In some ways, this is simple supply and demand. There are less pineapples in Israel, so they’re more expensive and rare. In another way, I see this is more authentic, how food should be had, long-awaited and eagerly consumed.
“Tel Aviv was ahead of America with shuk (market) culture,” she says.
Israel boasts two big shopping markets, with vendors hawking their wares and exclusive restaurants nestled unexpectedly within (Machaneyuda in Jerusalem and M25 in Tel Aviv, both eateries that demand reservations weeks in advance).
“From a food perspective, what’s happening abroad is happening in Israel,” she says. “In Tel Aviv’s Carmel shuk there are several new pita places. Carmel (super-trendily having zero online presence) and Panda Popup, that offer vegan pitas, which is an offshoot of the Miznon success model.”
Even Chrissy Teigen into the world of Israeli cooking.
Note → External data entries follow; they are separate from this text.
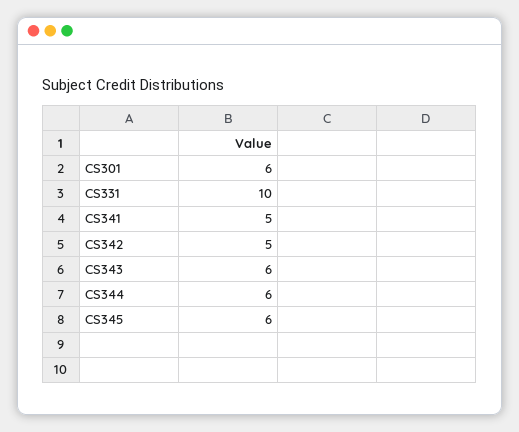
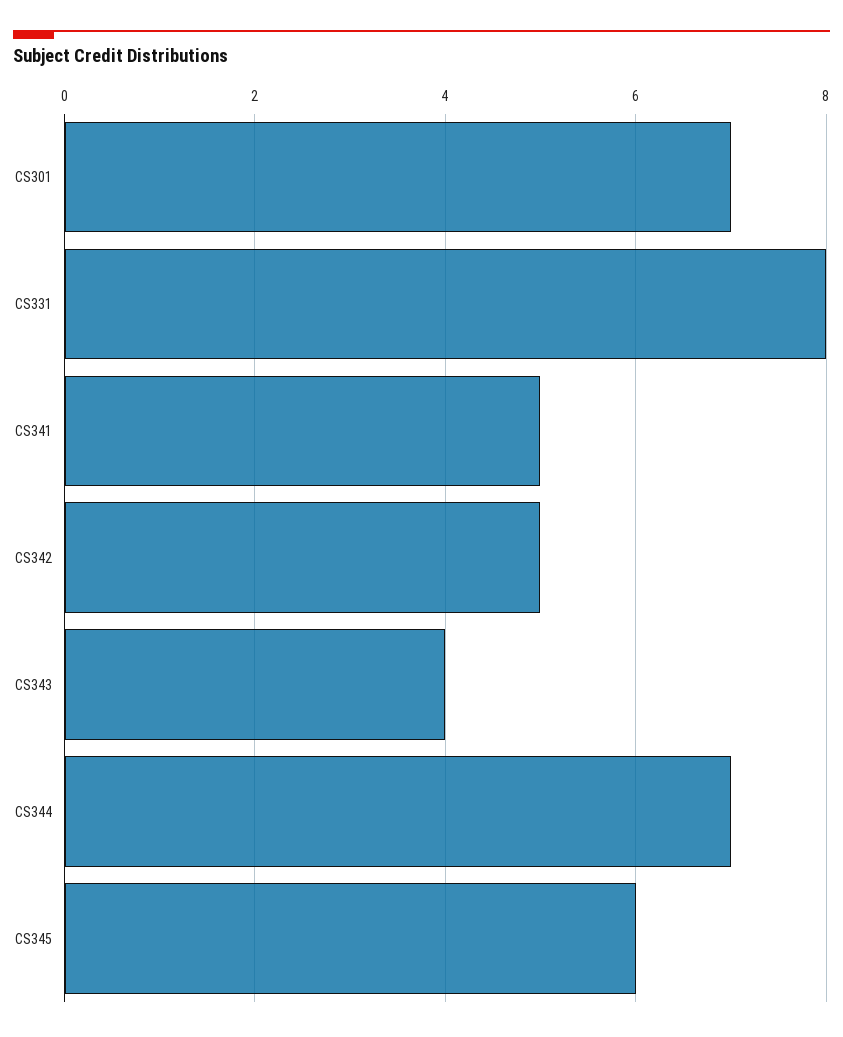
  {
-   "CS301": 6,
+   "CS301": 7,
-   "CS331": 10,
+   "CS331": 8,
    "CS341": 5,
    "CS342": 5,
-   "CS343": 6,
+   "CS343": 4,
-   "CS344": 6,
+   "CS344": 7,
    "CS345": 6
  }

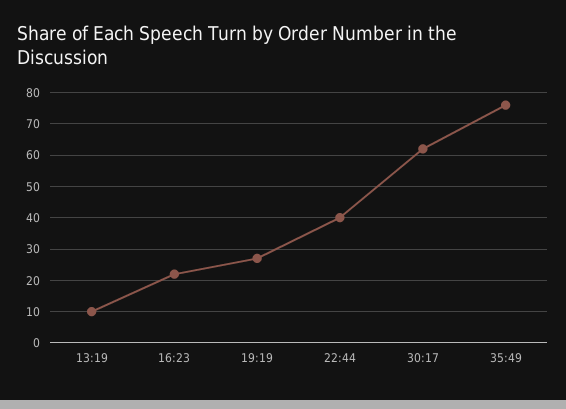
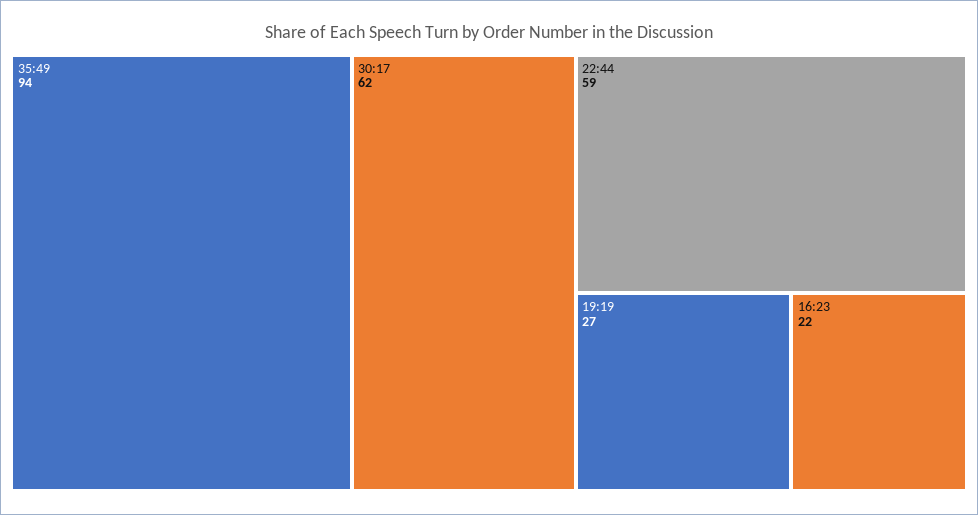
  {
-   "13:19": 10,
    "16:23": 22,
    "19:19": 27,
-   "22:44": 40,
+   "22:44": 59,
    "30:17": 62,
-   "35:49": 75
+   "35:49": 94
  }

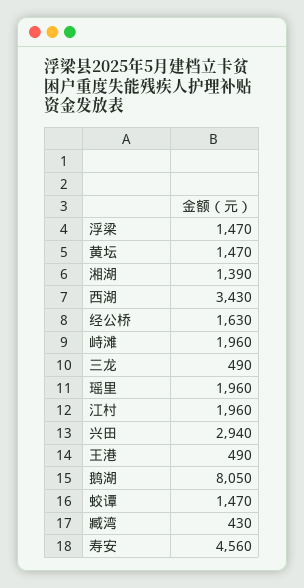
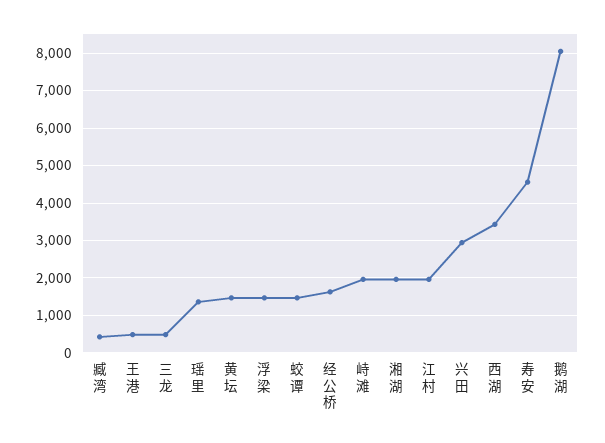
  {
    "浮梁": 1470,
    "黄坛": 1470,
-   "湘湖": 1390,
+   "湘湖": 2000,
    "西湖": 3430,
    "经公桥": 1630,
    "峙滩": 1960,
    "三龙": 490,
-   "瑶里": 1960,
+   "瑶里": 1400,
    "江村": 1960,
    "兴田": 2940,
    "王港": 490,
    "鹅湖": 8050,
    "蛟谭": 1470,
    "臧湾": 430,
    "寿安": 4560
  }

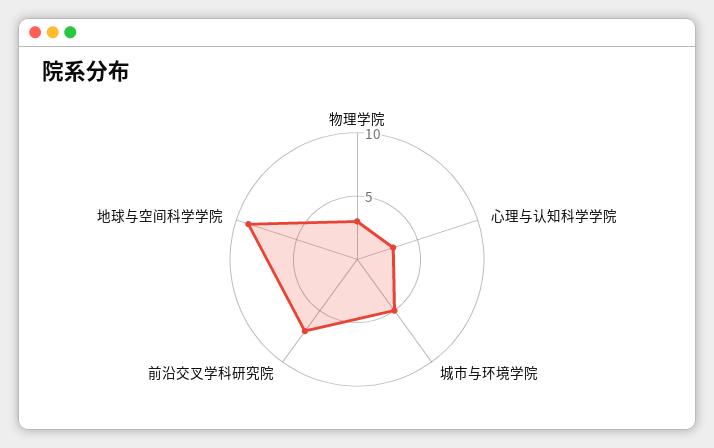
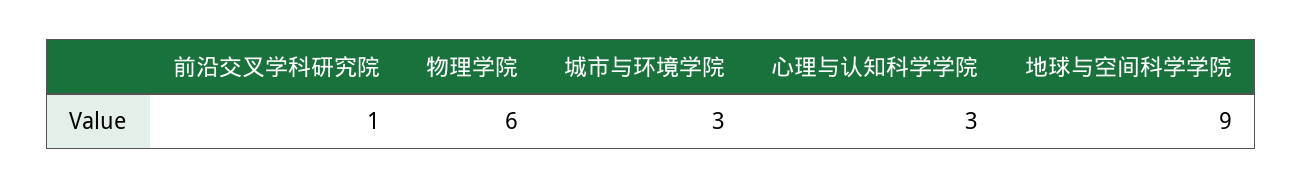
  {
-   "物理学院": 3,
+   "物理学院": 6,
    "心理与认知科学学院": 3,
-   "城市与环境学院": 5,
+   "城市与环境学院": 3,
-   "前沿交叉学科研究院": 7,
+   "前沿交叉学科研究院": 1,
    "地球与空间科学学院": 9
  }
“I was surprised and pleased with that,” Sussman says. “She has a curious palette and she travels a lot, so I wasn’t too shocked that she finally got around to it.”
So what are some differences between food culture in America and in Israel?
“Both countries are very reactive when it comes to trends in food,” Sussman says. “The number of Israelis with passports is much higher than the number of Americans with passports.”
Israelis tend to travel more extensively; the rite of passage where young Israelis travel the world for a year post-army has had large influences on Israeli food choices.
“Travel expands people’s flavor profiles,” Sussman says. “People who grew up with Israeli spices are getting exposed to Asian umami and vice versa.”
What’s Sussman cooking up these days?
Right now Sussman is perfecting a pickle recipe for her cookbook. She’s also been making an arugula salad with pomogranate dressing and experimenting with tehina with chives and lemon zest. New flavor profiles and unexpected combinations seem to be what’s on Sussman’s mind these days.
The newest food trend of 2018?
“I think it’s time for Ashkenazi food to come front and center,” she says. “Cholent, salmon, gefilte fish. There’s the Gefilteriaand the Gefilte Manifesto…Ashkenazi food’s often been overlooked in favor of more exciting Mizrachi food, but half of Israel is Ashkenazi. All of the cuisines will eventually have their day in the sun.”
What’s an easy way for an uninspired eater eat more adventurously?
“Create your own condiments,” she says. “Halva, schug, preserved lemon syrup. Thinking of out of the box ways to use them. I use schug to marinate chicken thighs in honey. Think of them as what they can do for your food and not where they came from.”